Work task: Copy all records precisely, apart from the pictures.

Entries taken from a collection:
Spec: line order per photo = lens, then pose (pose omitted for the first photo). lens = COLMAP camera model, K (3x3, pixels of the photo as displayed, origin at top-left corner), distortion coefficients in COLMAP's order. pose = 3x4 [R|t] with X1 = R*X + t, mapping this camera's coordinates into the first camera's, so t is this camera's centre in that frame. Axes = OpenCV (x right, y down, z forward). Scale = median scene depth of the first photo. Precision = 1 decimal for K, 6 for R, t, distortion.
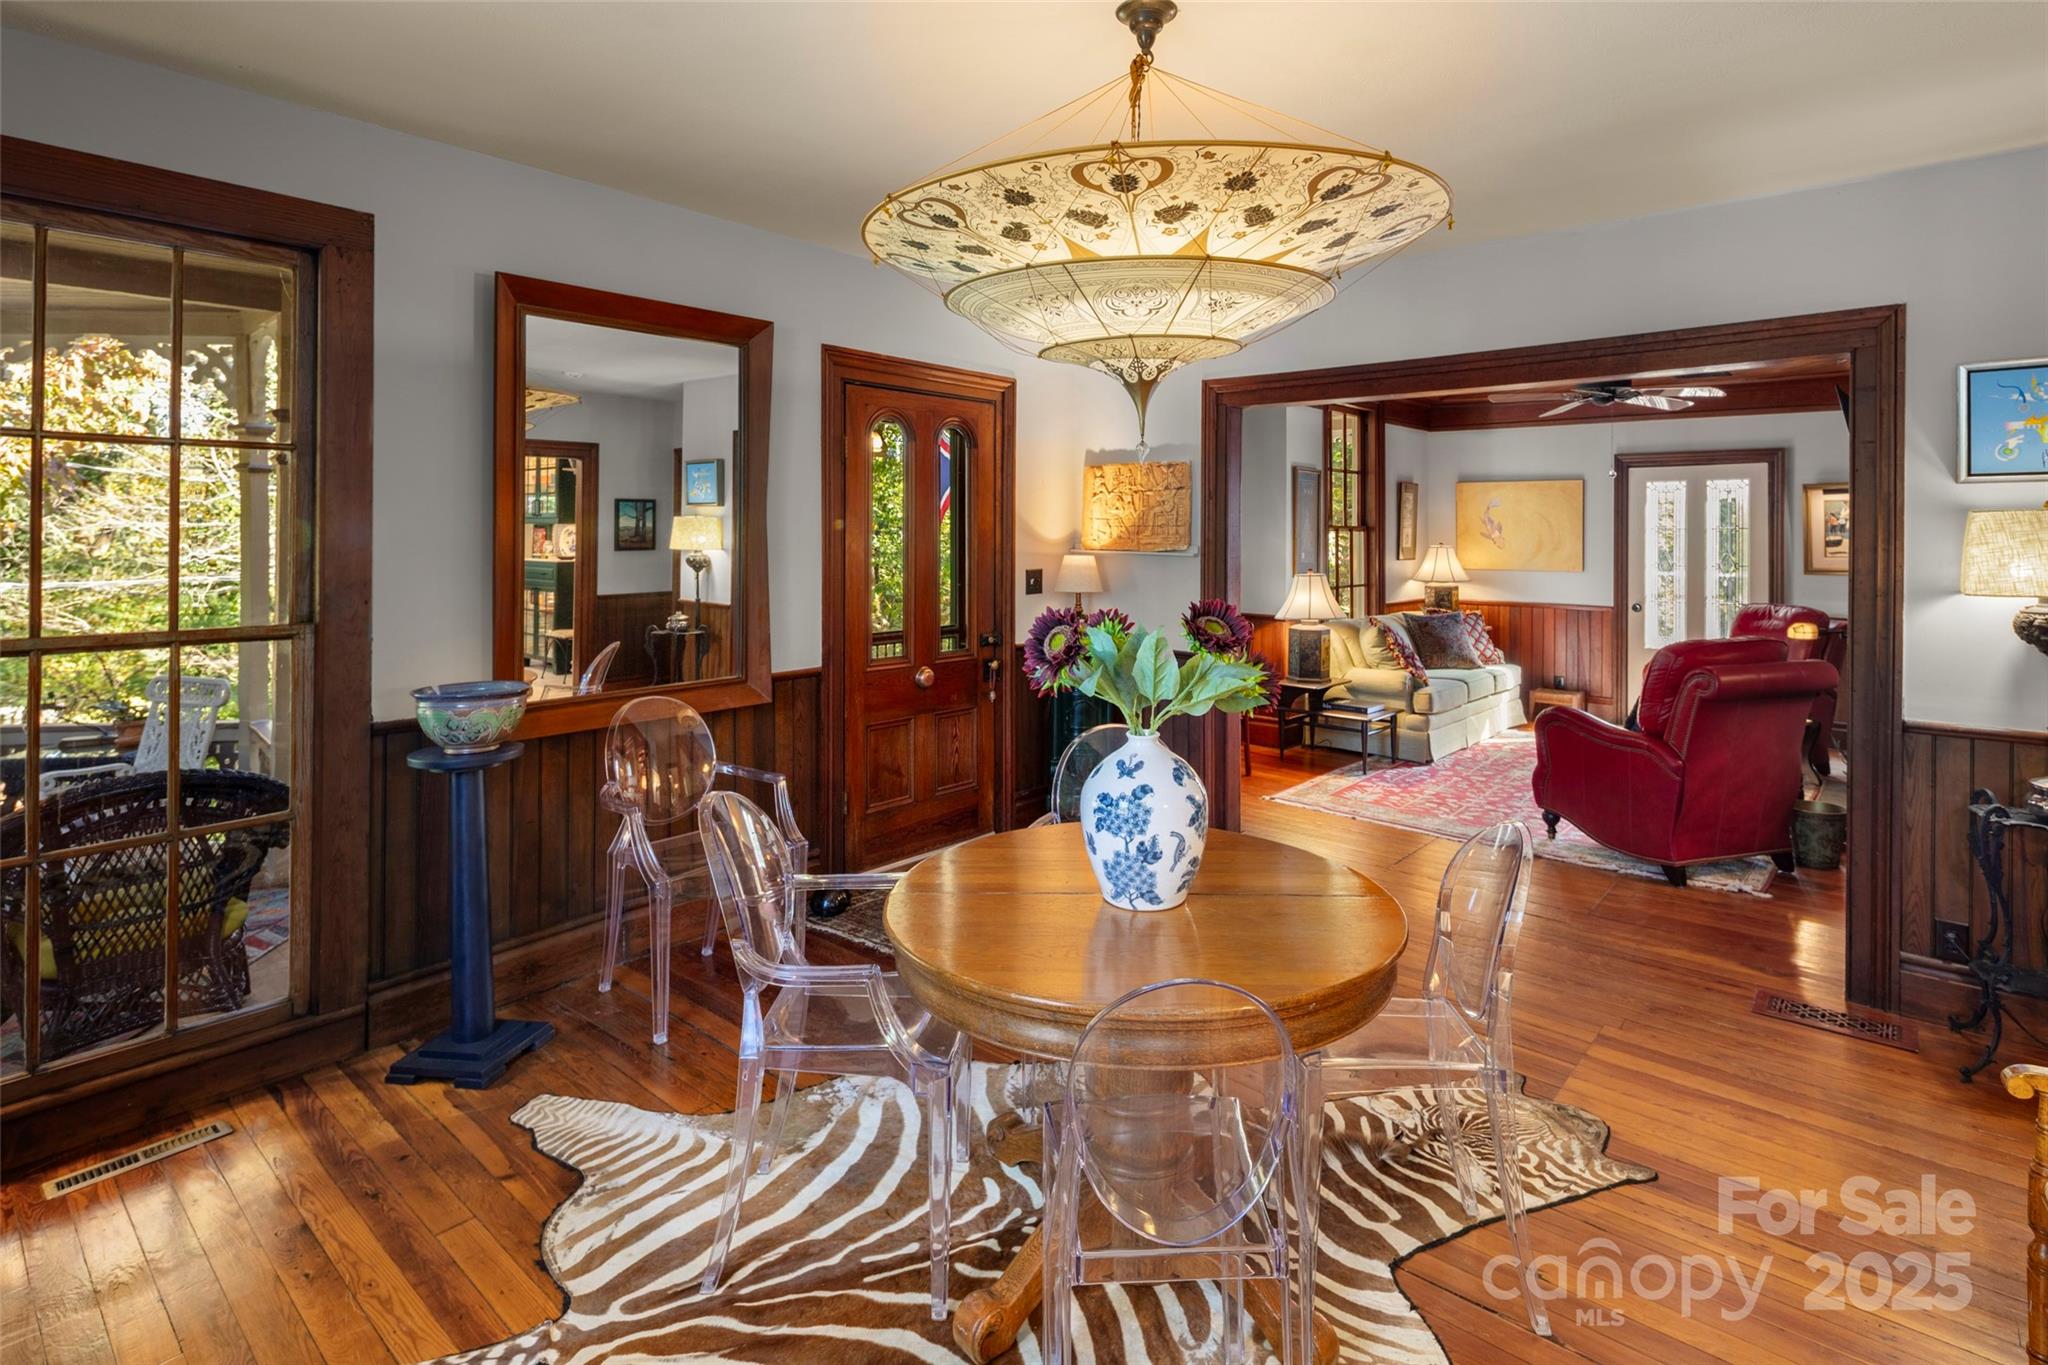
lens RADIAL K [[1011.7, 0, 1044.4], [0, 1011.7, 526.9], [0, 0, 1]] dist [0.001327, -0.000182]
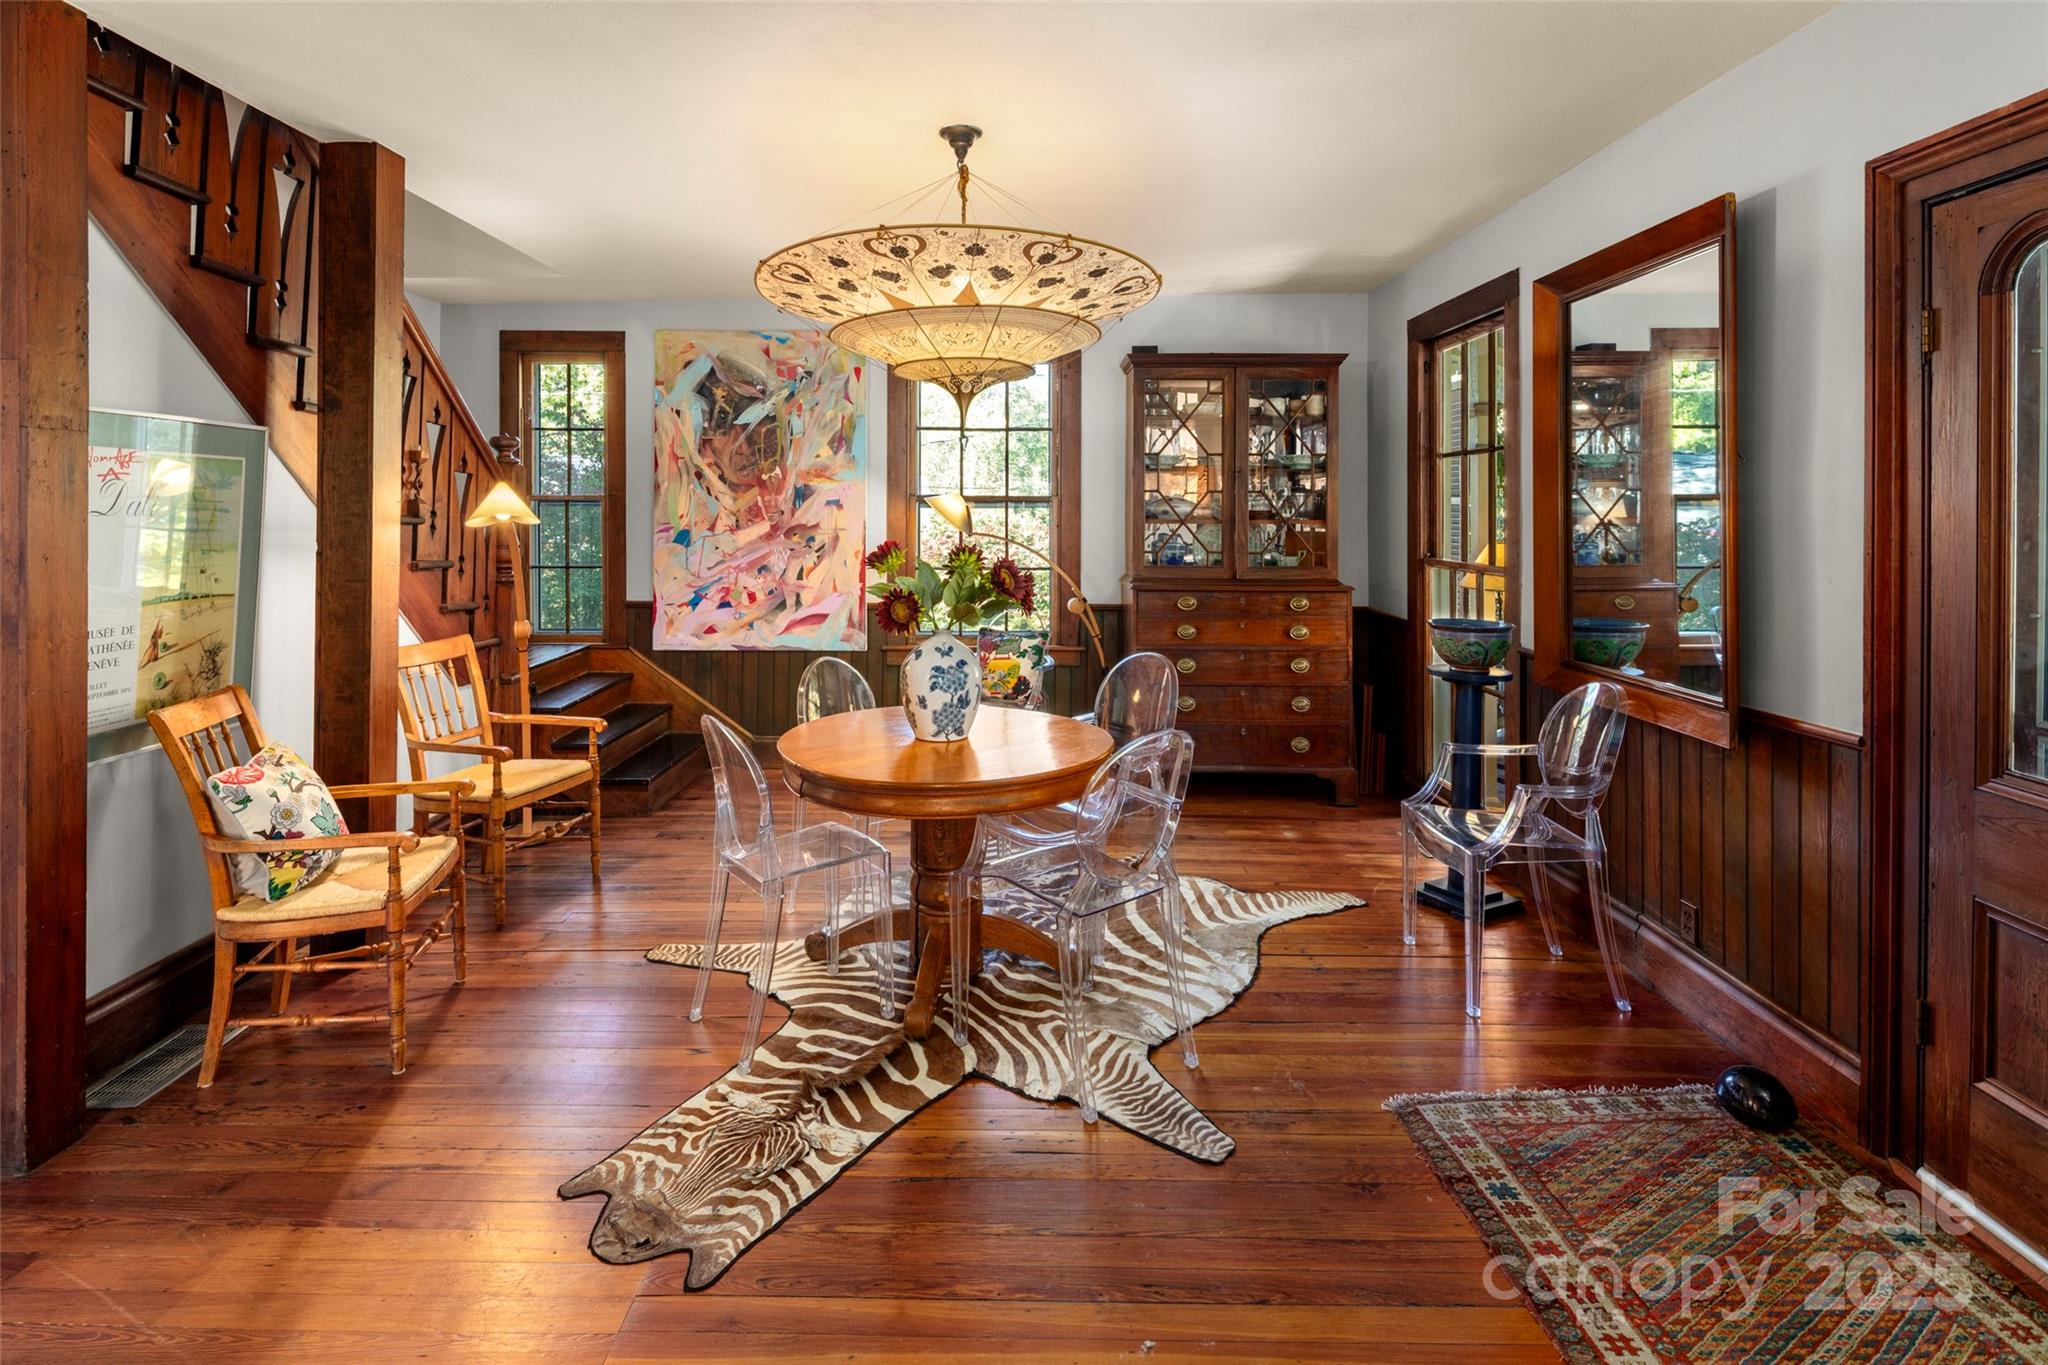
lens RADIAL K [[995.6, 0, 1005.3], [0, 995.6, 510.0], [0, 0, 1]] dist [0.000453, -0.001277]
pose [[-0.767441, -0.004864, -0.641102, 0.308121], [-0.001761, 0.999983, -0.005479, 0.009624], [0.641118, -0.003076, -0.767436, 0.688367]]
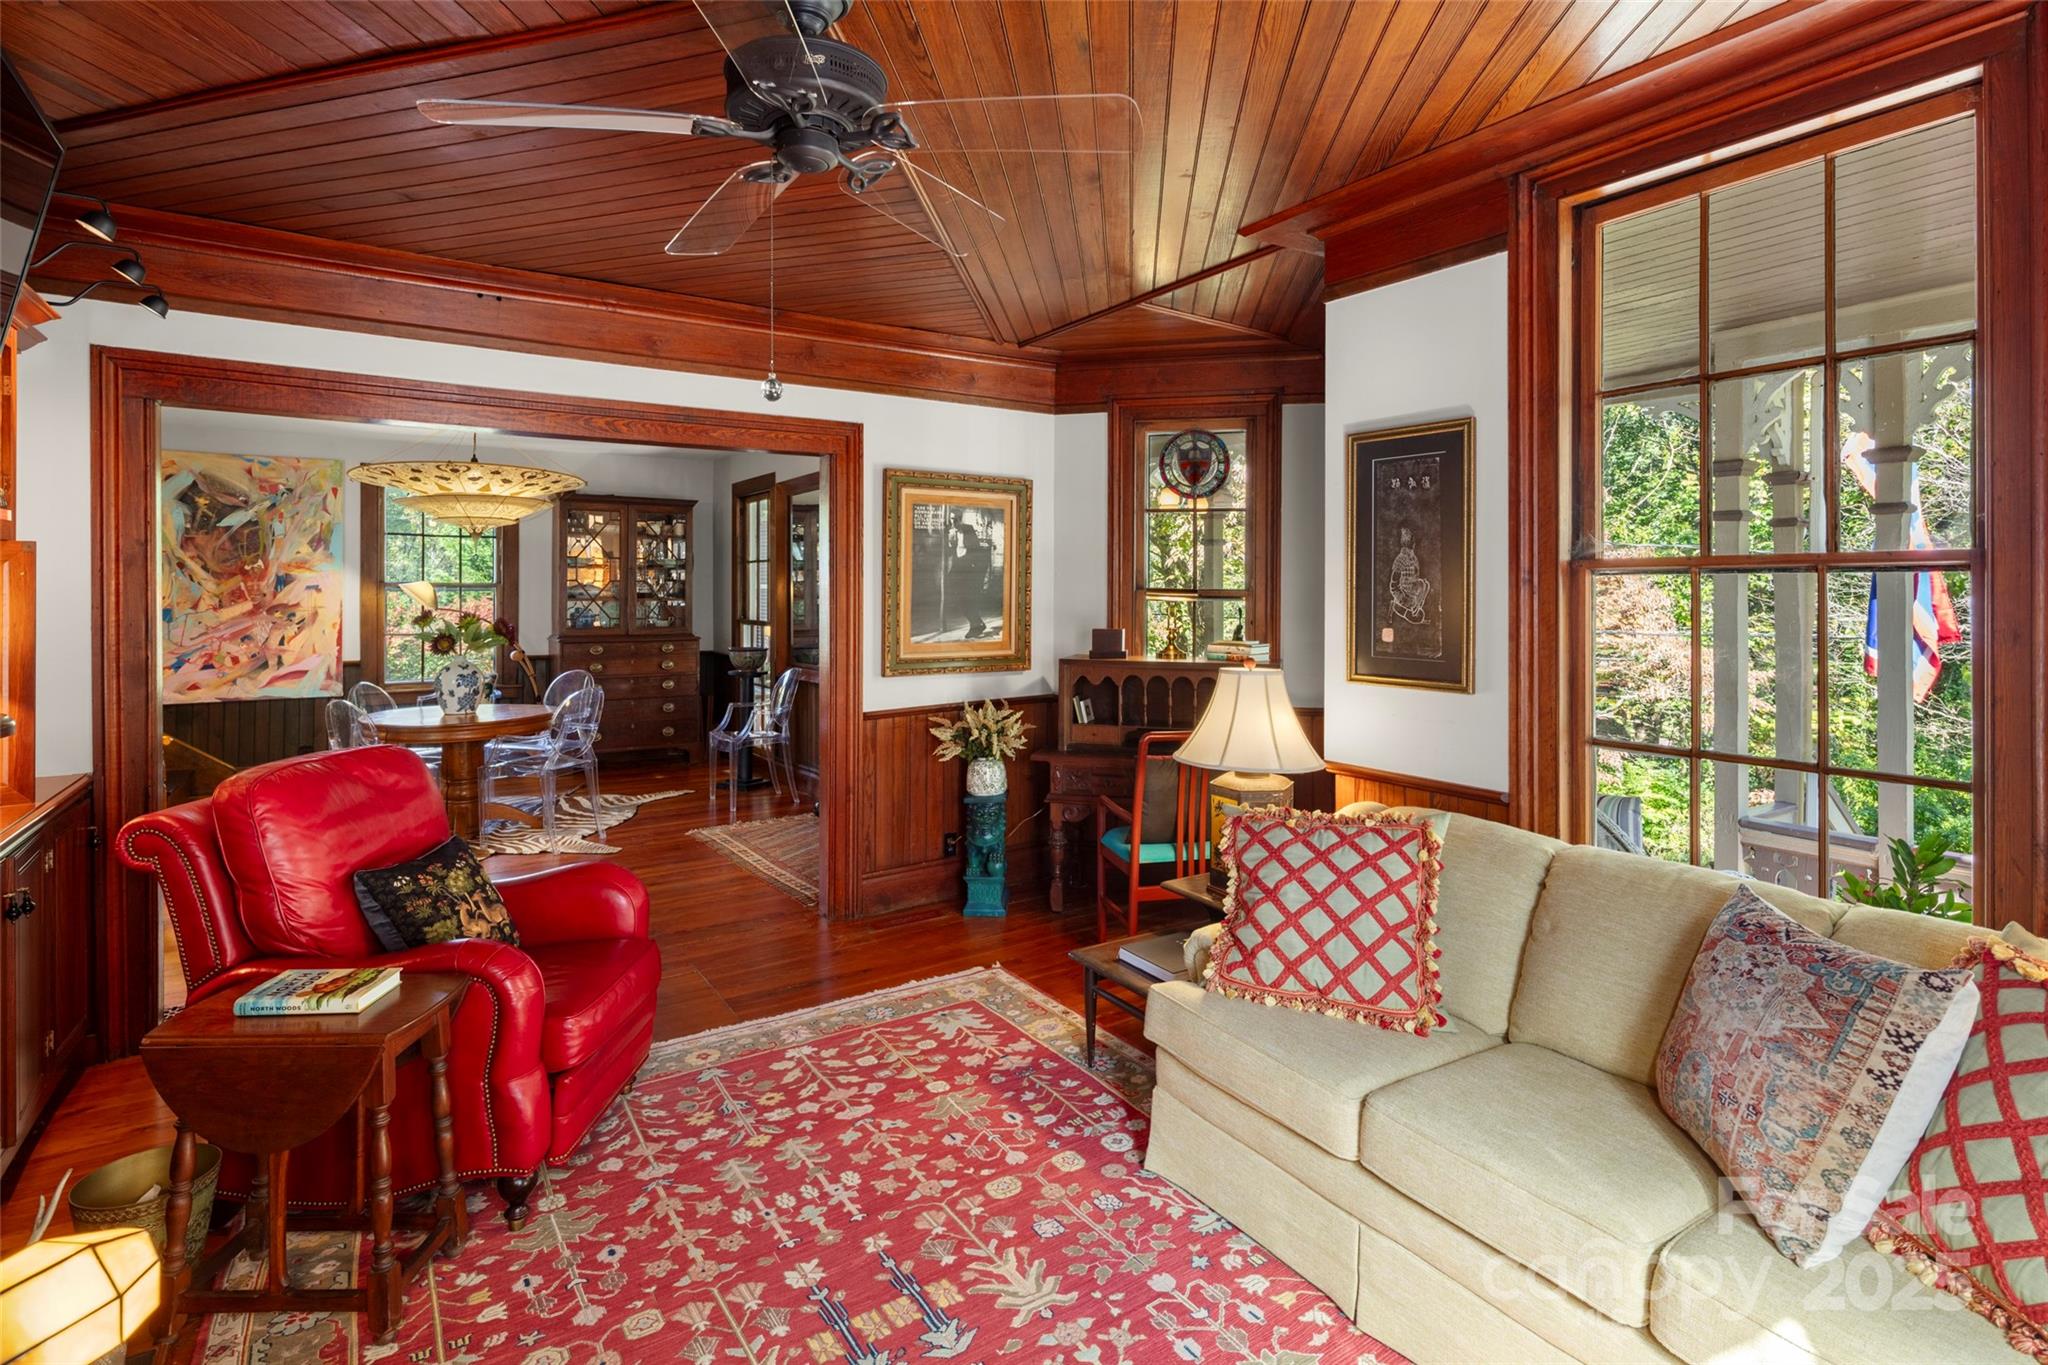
lens RADIAL K [[1009.2, 0, 1042.7], [0, 1009.2, 591.5], [0, 0, 1]] dist [0.002534, -0.001991]
pose [[-0.265177, -0.004279, -0.964190, 0.755727], [0.003036, 0.999981, -0.005272, 0.012329], [0.964195, -0.004326, -0.265159, 1.044480]]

Result:
Spec: line order per photo = lens, then pose (pose omitted for the first photo). lens = COLMAP camera model, K (3x3, pixels of the photo as displayed, origin at top-left corner), distortion coefficients in COLMAP's order. pose = 3x4 [R|t] with X1 = R*X + t, mapping this camera's coordinates into the first camera's, so t is this camera's centre in that frame. Axes = OpenCV (x right, y down, z forward). Scale = median scene depth of the first photo. Precision = 1 decimal for K, 6 for R, t, distortion.
lens RADIAL K [[1011.7, 0, 1044.4], [0, 1011.7, 526.9], [0, 0, 1]] dist [0.001327, -0.000182]
lens RADIAL K [[995.6, 0, 1005.3], [0, 995.6, 510.0], [0, 0, 1]] dist [0.000453, -0.001277]
pose [[-0.767441, -0.004864, -0.641102, 0.308121], [-0.001761, 0.999983, -0.005479, 0.009624], [0.641118, -0.003076, -0.767436, 0.688367]]
lens RADIAL K [[1009.2, 0, 1042.7], [0, 1009.2, 591.5], [0, 0, 1]] dist [0.002534, -0.001991]
pose [[-0.265177, -0.004279, -0.964190, 0.755727], [0.003036, 0.999981, -0.005272, 0.012329], [0.964195, -0.004326, -0.265159, 1.044480]]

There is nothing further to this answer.